Nothing beats the smell of bread baking in the oven but not only does it smell great, it tastes amazing too. It'll take you a few moments to find a spent grain bread recipe but the recipe from food52 is quite possibly the best i've tried so far. 

Check it out

5) Pizza Dough

Ok, so you're having some buddies over for a few beers and you need to knock up some food. Regardless of the beers you have, you'll be able to put together some beautiful flavour combinations with next to no effort. 

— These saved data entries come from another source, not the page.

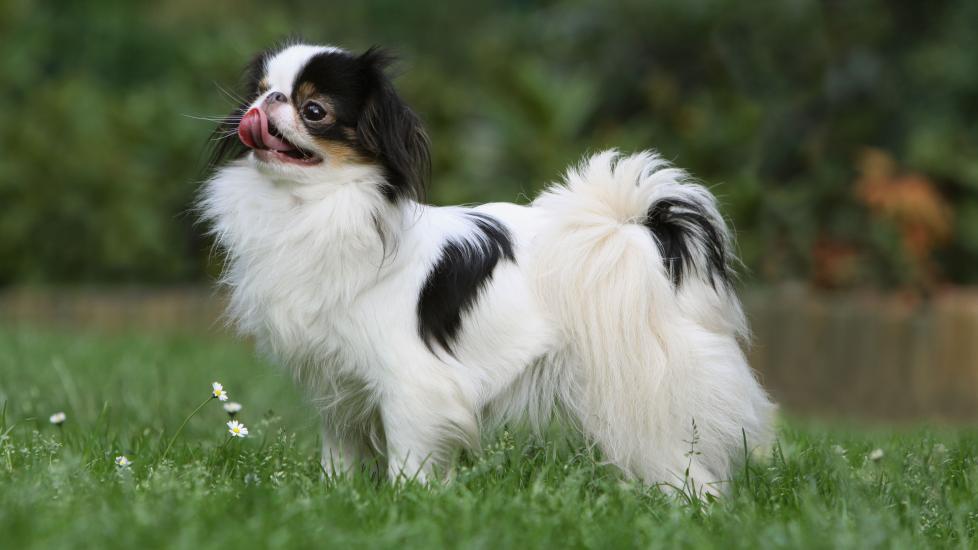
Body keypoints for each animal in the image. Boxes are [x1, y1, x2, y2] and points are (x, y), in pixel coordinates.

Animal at [200, 41, 772, 494]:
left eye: (314, 109)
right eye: (262, 90)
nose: (266, 103)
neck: (312, 207)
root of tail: (641, 236)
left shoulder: (410, 383)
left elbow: (409, 456)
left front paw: (407, 501)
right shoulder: (340, 387)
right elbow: (339, 452)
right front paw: (334, 495)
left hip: (644, 393)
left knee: (684, 463)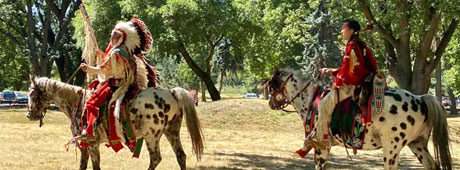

Once again, the guys from the Brooklyn Brew Shop have created a beautiful recipe to make a lovely crispy pizza dough. 

What you need:

  • 1 package active dry yeast (sorry, not ale yeast)
  • 1/2 cup warm water (around 110 degrees F)
  • 1 1/2 cup flour
  • 3/4 cup spent grain, wet
  • 1 1/2 teaspoon salt
  • olive oil

What you do

  1. In the bowl of a standing mixer, gently mix yeast into water just to combine. Let sit for five minutes and it should start to bubble.

  2. Add the rest of your ingredients to the bowl and knead with a dough hook for 8-10 minutes. (Alternatively, you can use a regular medium sized bowl, simply mix the dough by hand in the bowl, and transfer it to a clean, floured work surface for kneading.)

  3. Remove the dough from the bowl and add a small splash of olive oil to your bowl. Place the dough back in the bowl and turn to coat in olive oil.

  4. Cover with a towel and let rest in a warm spot for 2 hours.

  5. Punch down dough and let rise again for 30 minutes. In the meantime preheat your oven to 475 degrees F (or as high as it will go).

  6. Remove dough from bowl and place it on to a half-sized sheet pan. Using your hands, manipulate the dough to stretch it evenly over the sheet pan surface. Then, finish with sauce, cheese, and other desired toppings.

  7. Bake for 20 minutes, or until crust is evenly browned on the bottom. (Use a spatula to lift up edges of the dough to check.)